## EXERCISE SET
A) Answer these from the post about Codeium:
(i) Which commercial team backs Codeium?
(ii) What three steps does the Codeium setup involve?
(iii) How long is the default delay the author keeps before suggestions render?
B) Extend the post about Codeium, picking up right after its last sentence.

## PASSAGE TO READ
Content starts
Codeium: A first attempt

Codeium is a free AI-powered toolkit for developers. It is backed by the commercial team ExaFunction. It provides official integration with many popular editors - including NeoVim. This post makes a brief description on how was my experience while coding the messagepack refactor with Codeium enabled.

I picked Codeium over other tools, mainly because it is providing a free solution that respects GPL licenses. While other tools will charge per usage, they will also profit from the training data we provide as we consume the tool. Amazon CodeWhisperer is also a good option, but I feel a less transparent experience, and they don’t support Vim natively.

Setup

The setup is quite simple, and it involves creating an account on their website, verifying an email, and getting a token API. My NeoVim configuration is also straightforward, and is copy&paste from their suggestion:

vim.keymap.set('i', '<C-g>', function () return vim.fn['codeium#Accept']() end, { expr = true })
vim.keymap.set('i', '<c-;>', function() return vim.fn['codeium#CycleCompletions'](1) end, { expr = true })
vim.keymap.set('i', '<c-,>', function() return vim.fn['codeium#CycleCompletions'](-1) end, { expr = true })
vim.keymap.set('i', '<c-x>', function() return vim.fn['codeium#Clear']() end, { expr = true })

I stick their default 500ms delay to render suggestions (i.e. let g:codeium_idle_delay = 500). This provides a somewhat smooth experience without too much interference from annoying suggestions, as more than that might be annoying and disrupt a train of thought.
Content ends
## RECORD EXTRACTS
Content starts
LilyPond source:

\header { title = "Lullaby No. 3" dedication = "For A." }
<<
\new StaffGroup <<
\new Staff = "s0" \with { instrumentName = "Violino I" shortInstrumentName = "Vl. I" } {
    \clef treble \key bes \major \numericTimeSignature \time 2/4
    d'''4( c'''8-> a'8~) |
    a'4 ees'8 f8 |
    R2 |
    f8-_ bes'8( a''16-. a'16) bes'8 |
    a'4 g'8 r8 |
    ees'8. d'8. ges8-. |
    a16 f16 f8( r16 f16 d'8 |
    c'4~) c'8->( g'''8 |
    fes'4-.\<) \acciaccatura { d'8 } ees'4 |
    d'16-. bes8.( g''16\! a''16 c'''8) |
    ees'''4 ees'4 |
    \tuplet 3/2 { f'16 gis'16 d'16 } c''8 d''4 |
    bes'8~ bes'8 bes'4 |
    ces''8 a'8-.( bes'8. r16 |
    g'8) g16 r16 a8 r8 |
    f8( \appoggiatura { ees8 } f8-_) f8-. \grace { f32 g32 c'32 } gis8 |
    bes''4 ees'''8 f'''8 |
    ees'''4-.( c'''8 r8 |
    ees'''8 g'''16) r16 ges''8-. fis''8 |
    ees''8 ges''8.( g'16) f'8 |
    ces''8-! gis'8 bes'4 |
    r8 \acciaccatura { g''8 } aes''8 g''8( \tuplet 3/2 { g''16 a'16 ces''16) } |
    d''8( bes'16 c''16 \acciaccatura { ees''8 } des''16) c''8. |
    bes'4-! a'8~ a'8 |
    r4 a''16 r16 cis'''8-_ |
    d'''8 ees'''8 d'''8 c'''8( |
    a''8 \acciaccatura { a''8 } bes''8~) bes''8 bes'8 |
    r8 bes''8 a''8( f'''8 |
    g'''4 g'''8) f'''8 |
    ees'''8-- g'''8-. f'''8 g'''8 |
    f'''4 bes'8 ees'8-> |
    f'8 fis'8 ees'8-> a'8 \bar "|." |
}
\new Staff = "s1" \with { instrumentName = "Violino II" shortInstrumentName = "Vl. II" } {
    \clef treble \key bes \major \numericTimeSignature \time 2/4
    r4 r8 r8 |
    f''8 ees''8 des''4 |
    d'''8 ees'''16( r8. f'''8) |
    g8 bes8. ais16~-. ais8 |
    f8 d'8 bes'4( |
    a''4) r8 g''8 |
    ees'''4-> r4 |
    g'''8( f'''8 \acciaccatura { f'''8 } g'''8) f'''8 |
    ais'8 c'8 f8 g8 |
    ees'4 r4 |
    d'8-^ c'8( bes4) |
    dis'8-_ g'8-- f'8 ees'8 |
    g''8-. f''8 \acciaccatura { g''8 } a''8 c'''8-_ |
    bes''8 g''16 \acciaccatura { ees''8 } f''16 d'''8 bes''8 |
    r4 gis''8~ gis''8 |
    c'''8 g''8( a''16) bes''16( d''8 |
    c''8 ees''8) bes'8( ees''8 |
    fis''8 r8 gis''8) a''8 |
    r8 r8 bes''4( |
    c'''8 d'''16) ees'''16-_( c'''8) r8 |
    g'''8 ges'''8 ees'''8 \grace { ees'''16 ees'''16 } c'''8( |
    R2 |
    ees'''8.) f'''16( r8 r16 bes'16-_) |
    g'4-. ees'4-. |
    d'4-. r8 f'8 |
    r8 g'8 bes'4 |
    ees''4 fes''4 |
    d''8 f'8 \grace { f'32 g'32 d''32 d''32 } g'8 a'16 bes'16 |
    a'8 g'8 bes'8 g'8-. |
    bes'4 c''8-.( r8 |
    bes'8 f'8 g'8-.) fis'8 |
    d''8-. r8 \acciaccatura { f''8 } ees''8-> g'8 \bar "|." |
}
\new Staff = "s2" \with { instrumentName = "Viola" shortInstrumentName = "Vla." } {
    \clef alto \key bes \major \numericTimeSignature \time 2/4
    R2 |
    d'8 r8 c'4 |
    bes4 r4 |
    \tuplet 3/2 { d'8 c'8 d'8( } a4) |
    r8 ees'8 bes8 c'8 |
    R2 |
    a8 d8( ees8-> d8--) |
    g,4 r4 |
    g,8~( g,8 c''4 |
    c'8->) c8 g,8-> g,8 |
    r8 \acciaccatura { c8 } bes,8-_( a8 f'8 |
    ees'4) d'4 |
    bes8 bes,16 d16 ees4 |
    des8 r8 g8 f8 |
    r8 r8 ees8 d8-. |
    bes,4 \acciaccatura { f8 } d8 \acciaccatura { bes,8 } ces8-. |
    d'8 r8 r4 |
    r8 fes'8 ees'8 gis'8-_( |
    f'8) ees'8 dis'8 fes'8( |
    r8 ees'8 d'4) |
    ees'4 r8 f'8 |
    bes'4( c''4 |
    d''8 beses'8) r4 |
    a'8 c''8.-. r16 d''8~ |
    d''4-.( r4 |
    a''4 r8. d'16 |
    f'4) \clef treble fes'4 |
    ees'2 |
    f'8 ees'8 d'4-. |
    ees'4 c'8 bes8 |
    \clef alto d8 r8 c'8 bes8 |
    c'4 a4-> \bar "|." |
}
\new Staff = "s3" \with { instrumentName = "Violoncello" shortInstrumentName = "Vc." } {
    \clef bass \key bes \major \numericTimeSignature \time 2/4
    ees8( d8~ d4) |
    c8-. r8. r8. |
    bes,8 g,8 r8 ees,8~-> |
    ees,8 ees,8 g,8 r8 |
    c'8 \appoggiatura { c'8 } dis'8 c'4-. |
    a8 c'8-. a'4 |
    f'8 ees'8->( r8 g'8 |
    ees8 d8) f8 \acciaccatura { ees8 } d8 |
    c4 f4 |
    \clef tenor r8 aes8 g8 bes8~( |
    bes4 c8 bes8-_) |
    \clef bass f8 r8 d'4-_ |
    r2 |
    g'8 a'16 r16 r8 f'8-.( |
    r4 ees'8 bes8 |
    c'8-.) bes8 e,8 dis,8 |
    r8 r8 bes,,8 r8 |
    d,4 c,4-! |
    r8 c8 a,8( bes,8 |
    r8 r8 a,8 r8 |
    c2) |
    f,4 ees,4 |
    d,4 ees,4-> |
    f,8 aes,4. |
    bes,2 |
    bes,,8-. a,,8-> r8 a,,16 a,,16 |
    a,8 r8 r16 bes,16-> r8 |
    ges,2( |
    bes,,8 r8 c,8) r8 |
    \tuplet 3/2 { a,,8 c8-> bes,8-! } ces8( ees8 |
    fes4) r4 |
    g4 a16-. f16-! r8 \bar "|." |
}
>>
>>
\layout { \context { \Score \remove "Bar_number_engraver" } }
Content ends
## ANSWERS PER TASK
A)
(i) ExaFunction
(ii) Creating an account on their website, verifying an email, and getting an API token
(iii) 500ms

B)
Code suggestions

I produced a total of 2315 lines of code with the refactor; from these, I accepted 357 code suggestions. Most of the suggestions needed some reviewing, but they helped a lot with boilerplate and repeated code situations. It was particularly useful to write tests, as in the example below:

output

It works very well for continuation code. Here, it predicts the target u32 type, and the 5 bytes consumption (4 of the u32 and 1 for the format tag):

output

It also performs a quite decent job on document short snippets and unsafe usage:

output

However, the core of the code will have to be written manually for correctness. It will be most helpful to complete, but the process of writing function skeletons & API is still responsibility of the developer.

Conclusion

Overall, my experience is positive. I’ll continue using it, and will expect it to help me writing documentation, tests, and boilerplate code.